SuSan     June 30, 2011    3:54 PM
there have been many times that my passengers have bought a cruise and their price is higher than a passenger who purchases the same cruise closer to a sail date- why is that not devaluating the product- because the ship needs to sail full so the cruise lines adjust their prices as they see fit for their profitability- why can't an agency decide what they want to charge as they see fit for their profitability- i have sold 7 night cruises for a published cruise fare of $374 including the non commissionables and my customers did not think they were buying an inferior product- they were happy that they got such a good deal - seems like a double standard to me

Pat    June 16, 2011    11:29 AM
Unfortunately the cruise lines do not enforce their own rebating rules because they make too much money from the agencies that are rebating. They choose to turn their head. I can prove to them the agencies that rebate but they do not want to hear it.

Ramon    June 12, 2011    12:13 AM
"WE"... the travel agent ... are the "CUSTOMER" of the cruise line.

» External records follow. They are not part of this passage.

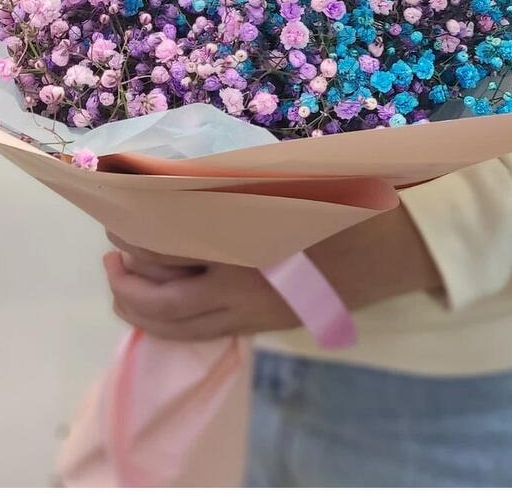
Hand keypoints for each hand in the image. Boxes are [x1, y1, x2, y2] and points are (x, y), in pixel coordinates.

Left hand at [103, 207, 441, 340]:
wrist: (400, 242)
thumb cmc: (342, 195)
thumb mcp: (280, 178)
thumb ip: (224, 183)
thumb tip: (168, 179)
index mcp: (240, 245)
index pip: (162, 248)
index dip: (130, 232)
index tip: (115, 209)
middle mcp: (242, 289)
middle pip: (162, 304)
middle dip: (125, 284)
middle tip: (111, 257)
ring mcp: (257, 313)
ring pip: (183, 329)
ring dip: (144, 311)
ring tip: (128, 284)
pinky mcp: (272, 322)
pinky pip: (209, 333)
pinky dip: (177, 323)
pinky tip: (172, 300)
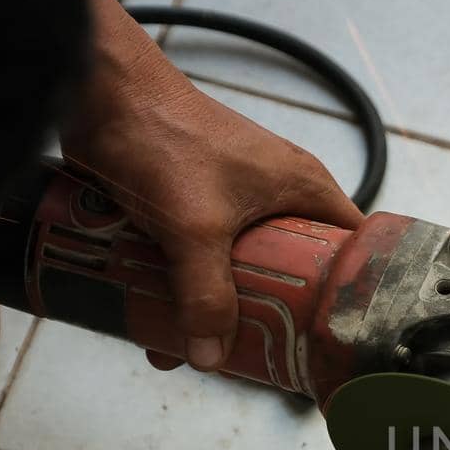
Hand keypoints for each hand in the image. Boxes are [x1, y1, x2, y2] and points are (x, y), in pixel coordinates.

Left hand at [60, 0, 361, 371]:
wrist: (96, 92)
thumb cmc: (163, 136)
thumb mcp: (194, 226)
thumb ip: (206, 293)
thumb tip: (210, 357)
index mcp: (303, 188)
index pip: (353, 246)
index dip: (350, 291)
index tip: (334, 336)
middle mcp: (276, 194)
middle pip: (295, 268)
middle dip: (276, 314)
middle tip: (265, 355)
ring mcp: (232, 199)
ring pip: (242, 268)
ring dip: (221, 308)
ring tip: (201, 350)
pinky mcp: (191, 204)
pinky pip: (200, 258)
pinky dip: (185, 290)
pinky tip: (161, 323)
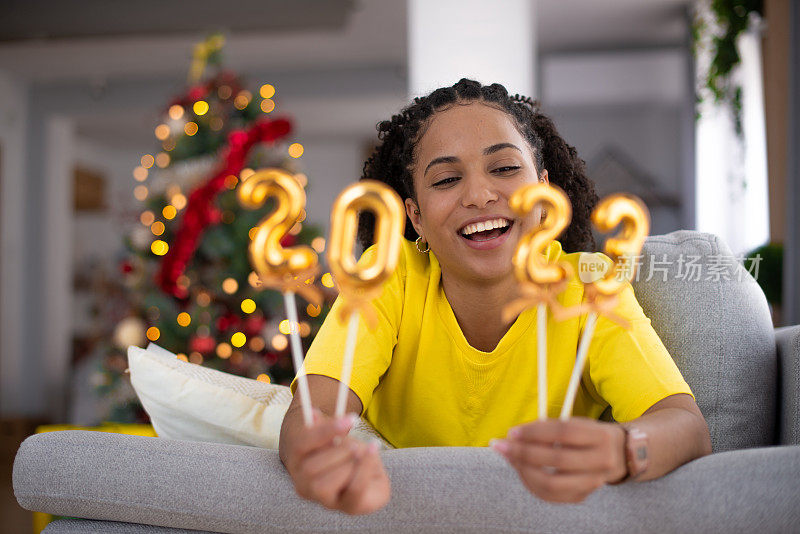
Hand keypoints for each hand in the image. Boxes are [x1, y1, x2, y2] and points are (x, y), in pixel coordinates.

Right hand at [284, 409, 390, 514]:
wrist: (366, 474)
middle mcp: (303, 485)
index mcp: (297, 460)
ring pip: (324, 485)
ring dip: (348, 463)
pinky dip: (364, 470)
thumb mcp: (335, 435)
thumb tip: (313, 414)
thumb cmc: (344, 451)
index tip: (349, 419)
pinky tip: (372, 456)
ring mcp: (324, 501)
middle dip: (337, 452)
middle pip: (310, 469)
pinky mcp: (348, 507)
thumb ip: (324, 425)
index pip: (301, 444)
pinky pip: (353, 491)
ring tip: (361, 452)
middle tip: (355, 443)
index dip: (324, 431)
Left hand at [490, 417, 626, 502]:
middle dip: (523, 452)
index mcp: (600, 437)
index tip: (512, 431)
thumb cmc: (587, 435)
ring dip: (523, 470)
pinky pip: (550, 495)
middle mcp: (601, 462)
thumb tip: (514, 436)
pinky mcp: (582, 496)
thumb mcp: (576, 423)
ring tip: (509, 457)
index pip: (563, 432)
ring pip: (552, 483)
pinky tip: (520, 469)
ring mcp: (593, 483)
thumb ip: (549, 428)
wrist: (617, 455)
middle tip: (501, 445)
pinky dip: (530, 482)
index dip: (535, 432)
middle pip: (557, 460)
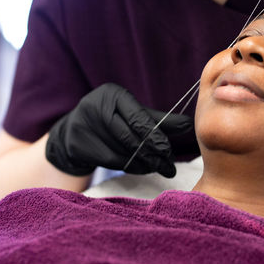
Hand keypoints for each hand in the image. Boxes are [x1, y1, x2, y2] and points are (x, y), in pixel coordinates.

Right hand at [45, 83, 193, 176]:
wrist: (75, 129)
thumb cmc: (113, 118)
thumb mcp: (133, 113)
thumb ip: (159, 120)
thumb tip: (188, 124)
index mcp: (112, 94)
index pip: (137, 117)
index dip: (154, 136)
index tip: (169, 151)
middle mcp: (95, 107)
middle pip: (129, 136)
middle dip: (152, 153)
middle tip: (169, 167)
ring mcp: (83, 126)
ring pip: (121, 151)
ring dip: (143, 163)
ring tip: (159, 169)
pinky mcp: (78, 145)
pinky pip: (111, 161)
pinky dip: (130, 167)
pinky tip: (142, 169)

The Terms and Conditions of the cruise lines say exactly that WE are the 'agents' of the Passengers, NOT of the cruise line.. Don;t believe me?? Read the fine print! As such, we actually ARE paying the cruise line a "Wholesale" rate based upon 'our 'purchases' of their product. WE then resell that 'product' to OUR "Customer", the Passengers, and it should NOT be the 'business' of the cruise line whatever WE charge OUR 'Customer'. An agent getting a 19% 'Discount' off a $1000 cruise can 'afford' to only mark it up 14% and show their 'Customer' getting a 5% " Discount ". This is BUSINESS ... not playtime. WE need to take control of our BUSINESS and 'live' or 'die' on the BUSINESS decisions that WE make.........

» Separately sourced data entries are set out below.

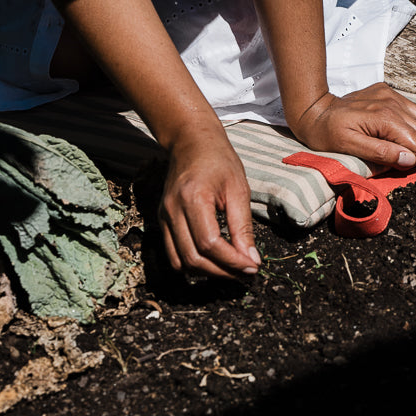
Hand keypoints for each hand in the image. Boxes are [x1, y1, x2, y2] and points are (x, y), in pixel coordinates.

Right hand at [158, 125, 260, 279]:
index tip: (253, 267)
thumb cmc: (219, 161)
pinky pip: (173, 254)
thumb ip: (243, 226)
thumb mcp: (238, 189)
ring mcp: (163, 216)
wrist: (191, 142)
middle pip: (193, 258)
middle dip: (222, 271)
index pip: (210, 243)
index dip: (232, 261)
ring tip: (231, 270)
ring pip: (180, 262)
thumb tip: (251, 260)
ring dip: (207, 273)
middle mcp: (172, 209)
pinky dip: (193, 265)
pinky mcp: (162, 220)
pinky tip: (214, 261)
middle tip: (246, 274)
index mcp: (192, 197)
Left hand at [291, 84, 415, 170]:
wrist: (314, 110)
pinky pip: (414, 110)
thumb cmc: (328, 133)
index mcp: (385, 117)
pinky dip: (411, 124)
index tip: (397, 164)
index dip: (414, 160)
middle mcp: (393, 102)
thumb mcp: (350, 148)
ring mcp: (392, 95)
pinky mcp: (389, 92)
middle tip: (398, 157)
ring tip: (397, 145)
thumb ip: (381, 153)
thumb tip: (409, 159)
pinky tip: (394, 131)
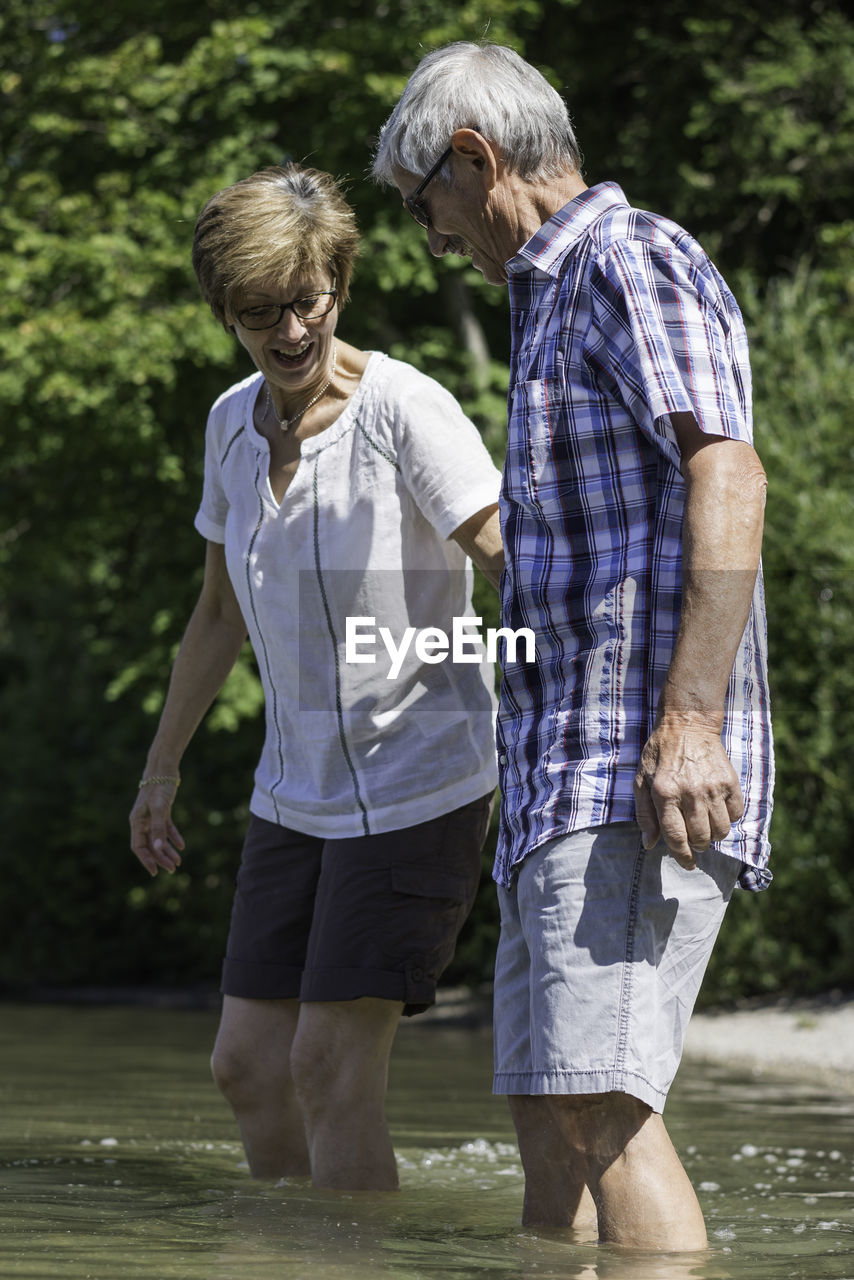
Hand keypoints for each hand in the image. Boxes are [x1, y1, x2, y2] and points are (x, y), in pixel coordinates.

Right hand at [129, 780, 184, 876]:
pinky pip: (166, 828)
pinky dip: (173, 837)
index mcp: (136, 822)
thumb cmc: (159, 787)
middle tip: (173, 869)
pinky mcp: (162, 811)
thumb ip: (158, 828)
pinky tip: (182, 846)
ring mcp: (151, 816)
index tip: (155, 872)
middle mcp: (142, 821)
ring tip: (178, 861)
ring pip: (158, 838)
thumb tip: (157, 848)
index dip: (146, 860)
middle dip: (160, 858)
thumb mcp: (159, 808)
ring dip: (168, 850)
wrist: (163, 768)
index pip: (138, 847)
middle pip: (150, 845)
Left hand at [633, 721, 743, 868]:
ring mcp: (712, 787)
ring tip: (705, 824)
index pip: (675, 836)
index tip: (687, 864)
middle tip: (694, 838)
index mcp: (664, 793)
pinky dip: (728, 818)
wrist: (687, 725)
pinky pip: (735, 814)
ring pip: (721, 830)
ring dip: (713, 834)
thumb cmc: (660, 754)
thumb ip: (645, 814)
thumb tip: (649, 844)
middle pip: (701, 838)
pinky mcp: (729, 781)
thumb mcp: (641, 780)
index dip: (682, 856)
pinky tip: (717, 809)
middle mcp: (690, 792)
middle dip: (697, 845)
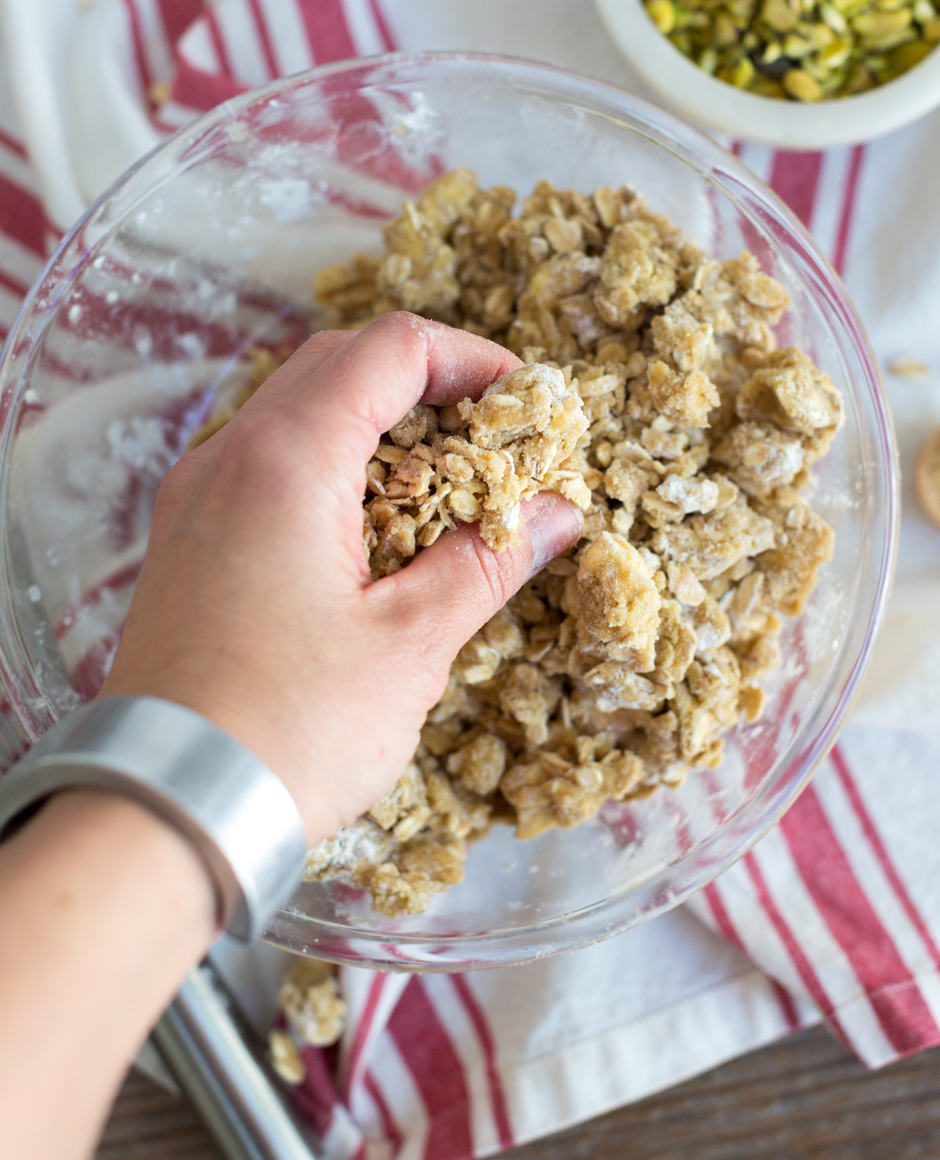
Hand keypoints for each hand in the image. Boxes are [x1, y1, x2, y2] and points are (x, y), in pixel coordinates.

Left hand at [102, 312, 581, 844]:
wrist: (164, 811)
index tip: (525, 405)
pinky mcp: (187, 544)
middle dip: (429, 387)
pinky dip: (333, 473)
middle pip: (340, 365)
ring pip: (298, 414)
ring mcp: (197, 498)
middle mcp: (228, 457)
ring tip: (446, 491)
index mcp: (286, 458)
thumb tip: (556, 514)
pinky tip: (377, 538)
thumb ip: (487, 562)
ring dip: (380, 429)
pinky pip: (266, 469)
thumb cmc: (287, 729)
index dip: (472, 359)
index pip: (390, 348)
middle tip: (495, 442)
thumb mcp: (409, 644)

Cindy    June 09, 2011    2:55 PM
Ay yi yi! At my first cruise agency, we were instructed to get the booking at any price. (Only later did I realize that the owner was still earning overrides from the huge volume we were doing). When we left Snake-In-The-Grass Cruises to Start Gotta Go Cruises, we choose to eliminate discounting. We based our policy on three things: 1) If what we do truly has value, we shouldn't be giving it away. 2) Any client asking or expecting us to work for nothing doesn't deserve our time, care or experience. 3) As we've explained to those looking for dollars off, 'we could do it this time, but then we might not be here for you next time.' It's our business and we're not going to give it away because if we do, we won't have a business any more. Our bottom line has taken enough of a beating from the addition of the npc column in the pricing break out. Ouch.

Karen    June 09, 2011    11:22 AM
The biggest problem small to medium agencies run into is the inclusion of "gratuities" and discounting of shore excursions by some of the large online companies. My agents are good at selling on value and expertise, but when it breaks down to sizable hard dollars, ie. gratuities, the customer is going to think about their wallet. Some of the cruise lines call this "added value" and allow a certain percentage of the overall sale. That's just rhetoric for discounting!

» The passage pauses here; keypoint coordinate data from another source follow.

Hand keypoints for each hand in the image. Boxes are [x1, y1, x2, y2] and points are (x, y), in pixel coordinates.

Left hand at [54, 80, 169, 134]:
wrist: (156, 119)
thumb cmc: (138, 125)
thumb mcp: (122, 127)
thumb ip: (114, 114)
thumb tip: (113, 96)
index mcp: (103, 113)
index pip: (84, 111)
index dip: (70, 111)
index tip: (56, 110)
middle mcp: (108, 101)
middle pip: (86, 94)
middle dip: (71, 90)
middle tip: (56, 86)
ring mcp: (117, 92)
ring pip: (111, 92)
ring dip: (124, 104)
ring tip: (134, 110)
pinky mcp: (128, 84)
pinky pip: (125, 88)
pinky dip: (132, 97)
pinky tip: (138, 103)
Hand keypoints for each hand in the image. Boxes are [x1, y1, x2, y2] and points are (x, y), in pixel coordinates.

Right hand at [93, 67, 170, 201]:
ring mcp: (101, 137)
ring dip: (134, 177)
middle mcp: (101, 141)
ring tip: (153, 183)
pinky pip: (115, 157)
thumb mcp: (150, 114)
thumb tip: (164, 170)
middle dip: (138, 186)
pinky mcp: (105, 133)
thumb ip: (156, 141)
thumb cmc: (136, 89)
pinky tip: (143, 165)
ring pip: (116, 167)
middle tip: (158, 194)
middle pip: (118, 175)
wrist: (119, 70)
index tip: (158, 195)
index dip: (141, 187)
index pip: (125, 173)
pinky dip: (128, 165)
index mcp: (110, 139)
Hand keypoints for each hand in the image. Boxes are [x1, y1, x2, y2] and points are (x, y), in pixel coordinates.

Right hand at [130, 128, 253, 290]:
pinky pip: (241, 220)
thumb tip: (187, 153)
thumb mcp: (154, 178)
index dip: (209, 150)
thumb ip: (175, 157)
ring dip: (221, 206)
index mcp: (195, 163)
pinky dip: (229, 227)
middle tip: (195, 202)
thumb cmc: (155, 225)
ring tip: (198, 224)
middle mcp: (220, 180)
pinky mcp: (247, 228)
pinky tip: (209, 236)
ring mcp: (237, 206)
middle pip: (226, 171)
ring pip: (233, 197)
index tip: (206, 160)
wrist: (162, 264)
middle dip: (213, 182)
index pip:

Mike    June 09, 2011    11:15 AM
Discounting the price is sometimes the only way smaller agencies such as ours can compete. Don't want to do it as the profit margin is somewhat low already but when large cruise agencies (won't name them) give away free shore excursions(discount), how do we compete?

It’s in all of our best interests that we sell based on the value we create for the customer and to the supplier, not based on giving things back out of commission.